* Texto del documento
Parece ser que durante la Edad Media, los gitanos recorrieron Europa en grandes grupos, muchos de ellos se alojaron bajo el abrigo de señores feudales. Por esta época surgió la leyenda --en parte promovida por ellos mismos-- de que eran descendientes de nobles egipcios expulsados por los sarracenos: de ahí su nombre “egiptiano” o gitano. Cuando le comenté a mi amiga Timea Déak que en México llamamos a los gitanos “húngaros”, ella abrió los ojos desconcertada, pues en Hungría, además de decirles “roman” sólo se les conoce como cigány (tal nombre viene del latín cingarus, el cual proviene del griego Atsinganos, que a su vez quiere decir “secta de herejes”). Los húngaros presumen de no ser racistas --a pesar de la historia que llevan cargando respecto a los turcos, los rumanos, y los judíos-- pero nunca toman en cuenta su rechazo por los gitanos: más de la mitad de la población no quiere a los cigany. Mi familia no es la excepción: los culpa de invadir cada verano la pequeña casa que tiene en el Balaton, un lago enorme donde el sol se pone con orgullo marino y la luna se refleja tan presuntuosa y bella como las mujeres de este país.
Los gitanos de hoy se enfrentan a la imagen negativa que aquí --y quizá en todo el mundo-- promueven los medios de comunicación: el estereotipo del gitano tramposo y holgazán los sigue persiguiendo aún cuando varios de ellos son hoy en día profesionistas. Parte de su mala fama se debe su propio hermetismo: tendrían que darse a conocer al mundo, informar sobre sus costumbres. Sin embargo, el miedo al “otro” sigue siendo reforzado por ellos mismos; no es casual que al nacer un niño gitano tenga tres nombres: el oficial, el gitano y el nombre personal que es susurrado por la madre en el oído. Así, en las calles de Budapest se dice que son aprovechados, que tienen hijo tras hijo sólo para cobrar la pensión de tres años que otorga el gobierno, y que terminarán por poblar toda Hungría. Y se les carga los males del mundo como es común en el ser humano cuando no entiende la “otredad del otro”. Tal vez yo hubiera ignorado tal actitud en el viejo continente si no fuera porque la viví en carne propia; por encima de mi gorro invernal resbaló la mirada furiosa de una anciana de abrigo café y una pluma de pato en el sombrero negro.

* Datos proporcionados
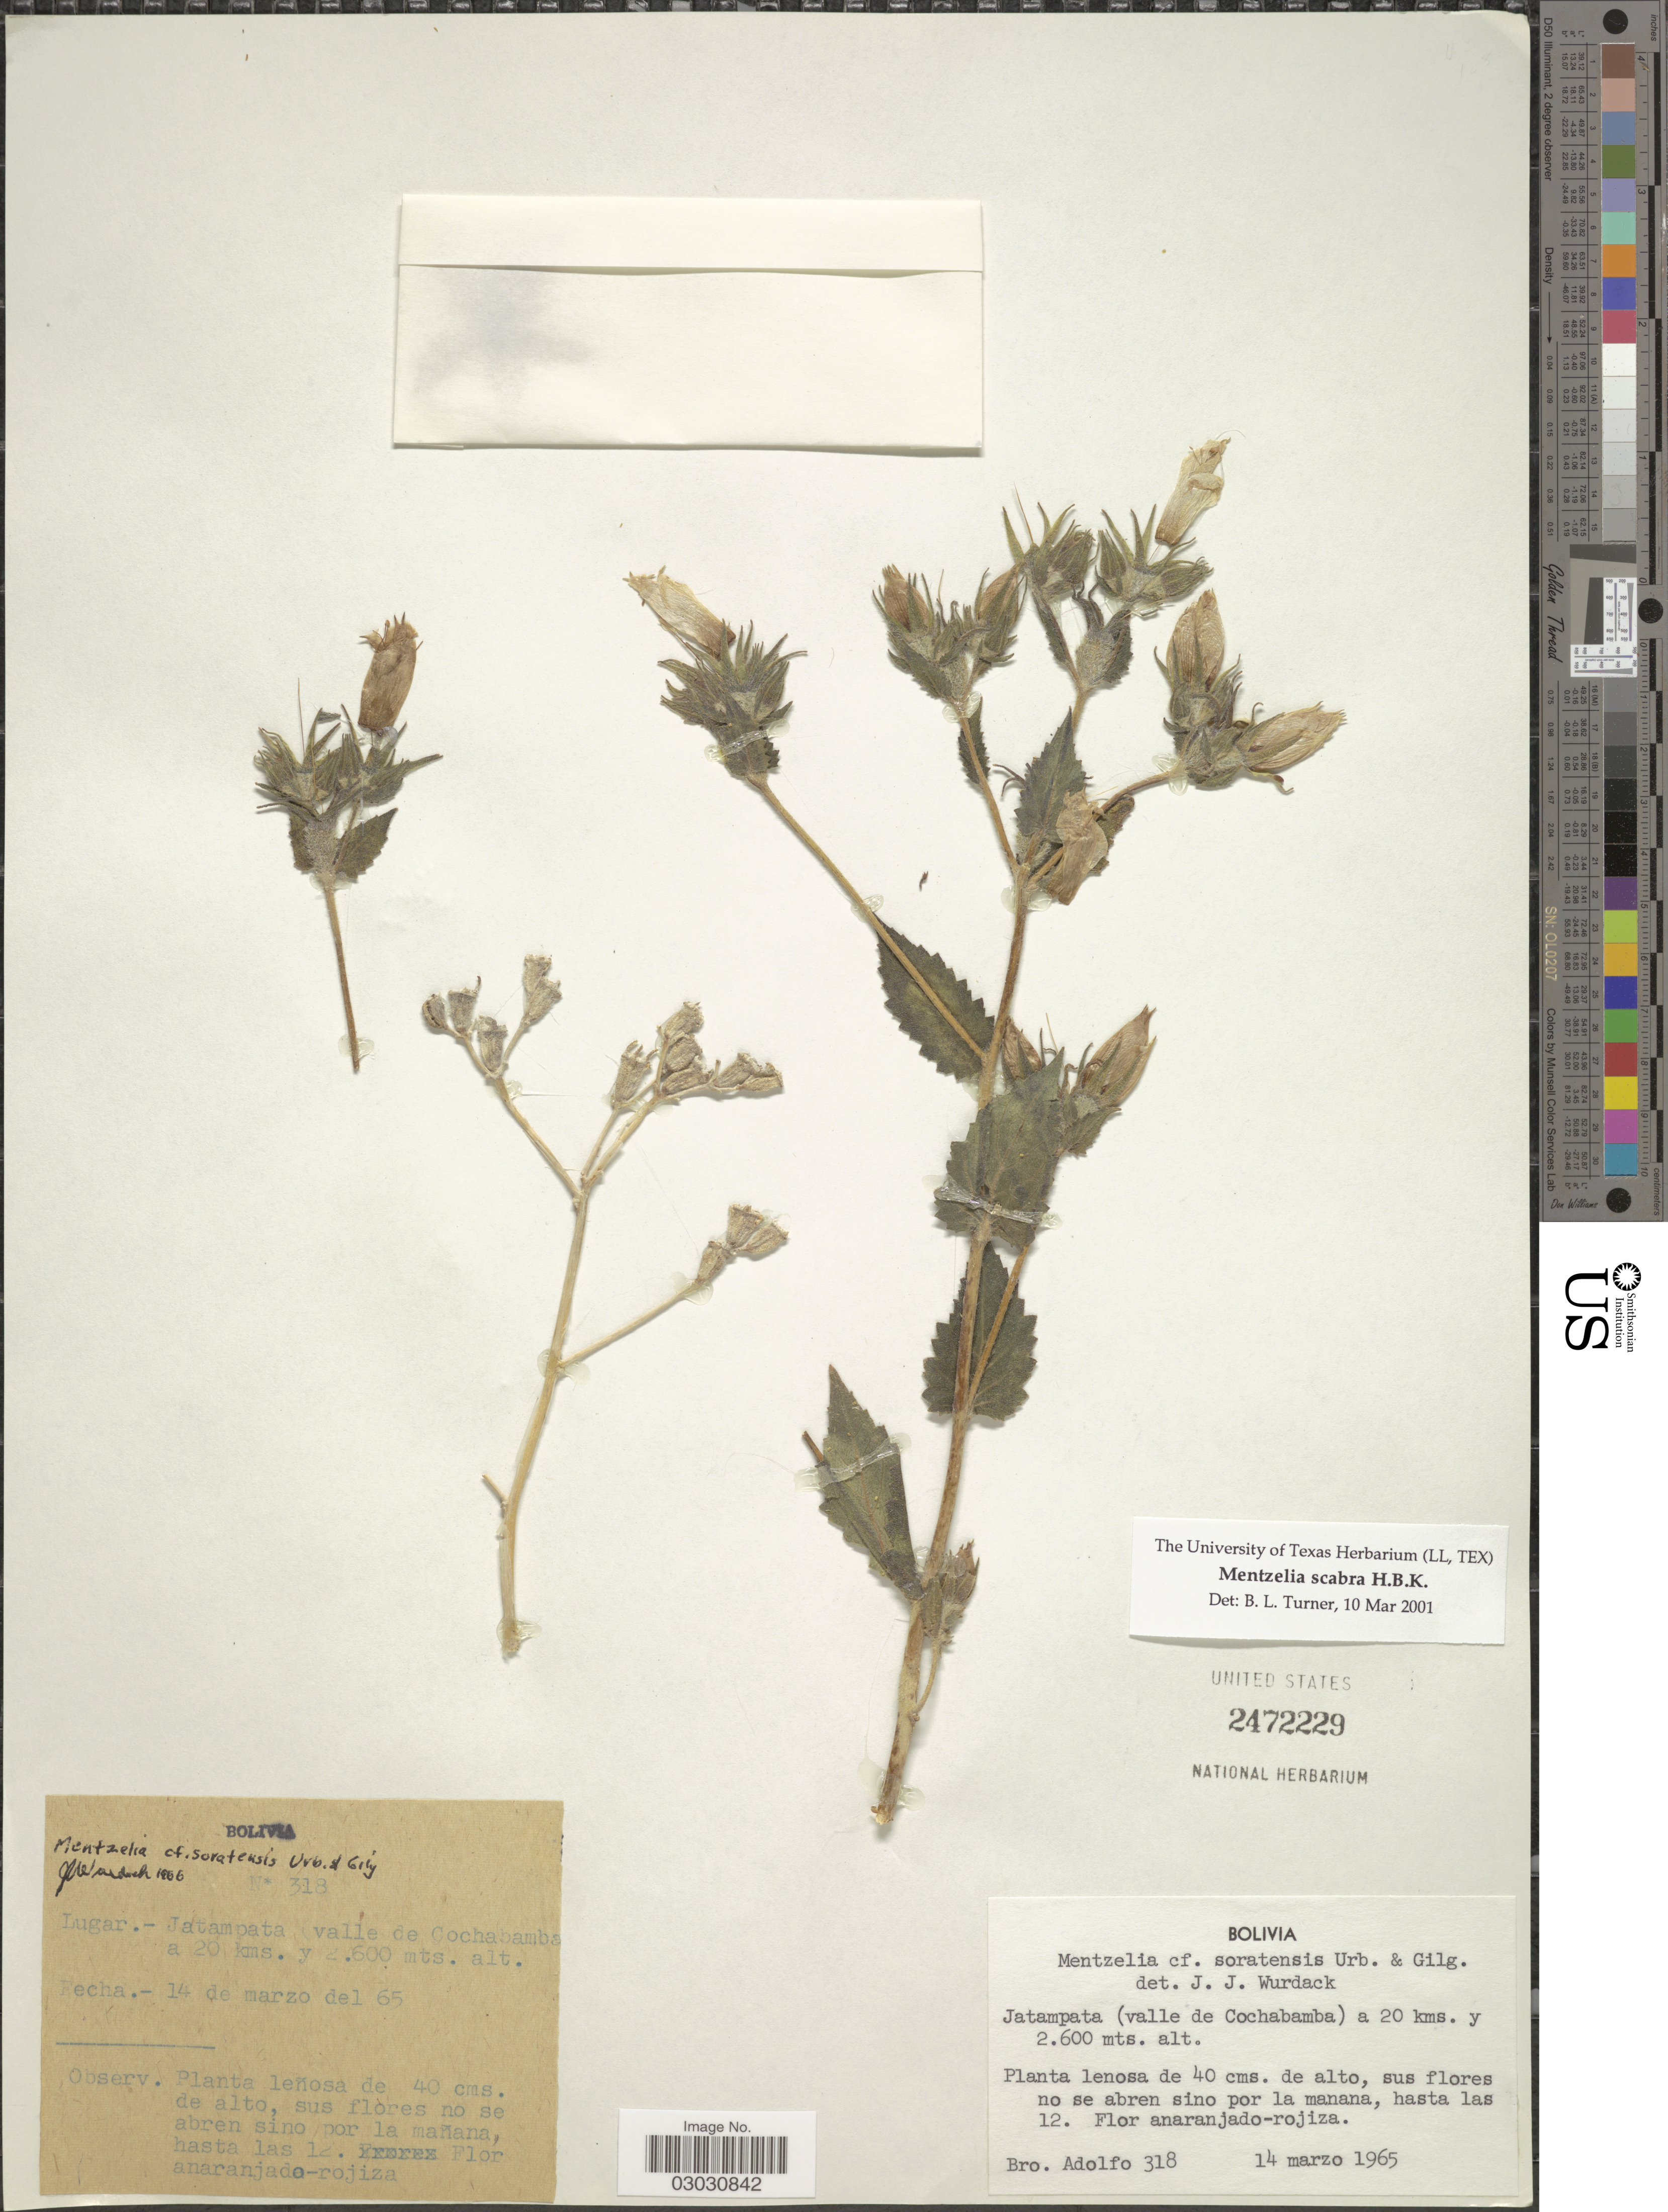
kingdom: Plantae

* Qué hacer
Escribe la continuación del texto sobre los gitanos en Hungría, empezando justo después de su última oración. El listado es material aparte, sin relación con el texto sobre los gitanos en Hungría.

* Respuesta escrita
Ningún artículo de los que he leído delatando las injusticias hacia las minorías pudo hacerme entender la magnitud del problema hasta que viví la suerte de los gitanos. Sólo por mi color de piel, por mis ojos tristes y mi acento mal pronunciado en las palabras húngaras, recibí respuestas groseras y una indiferencia insultante: me confundieron con gitana y me trataron como tal. A lo largo de la historia los gitanos han vivido una persecución muy parecida a la de los judíos: eternamente en la “diáspora”, perseguidos con el estigma de haber contribuido en la crucifixión de Cristo, con una forma de vida no completamente asimilada al mundo occidental, y con un “racismo” propio que les impide mezclarse con la población que les da asilo y que termina por rechazarlos luego de absorber su mano de obra, sus cualidades artísticas o administrativas. Y junto a los judíos vivieron la expulsión de España, la asimilación forzada con los Hasburgo (S. XVIII) y el Holocausto, donde la “solución de la cuestión gitana” generó alrededor de 30 mil víctimas. Yo no quise entender lo que sucedía hasta que la tía Márika me previno fuera de tiempo y comencé a hablar en inglés o español. Hasta que me mostré como turista entonces me abrieron las puertas; entonces en el mercado, en la florería, en los non-stop y en la cukrászda o pastelería, los mismos que me habían rechazado me recibieron amigablemente…
A partir de entonces traté de conocer, de encontrarme con los gitanos en la ciudad, intenté hacer contacto con ellos en todos los lugares donde se vende el folklore húngaro; allí donde hay baile, música, y colores vivos en los atuendos. Pero terminé descubriendo que ellos tampoco se permiten relacionarse con los no gitanos o gadyé. Para ellos el “otro” somos nosotros. El mayor temor que viven como grupo es la desaparición del clan, su asimilación total. Intentan protegerse manteniendo sus costumbres e interactúan al exterior sólo comercialmente: continúan dedicándose a la música y a la cartomancia (aunque ellos mismo no crean en ningún tipo de magia), pero también a la compra venta de autos --en sustitución de los caballos de antaño.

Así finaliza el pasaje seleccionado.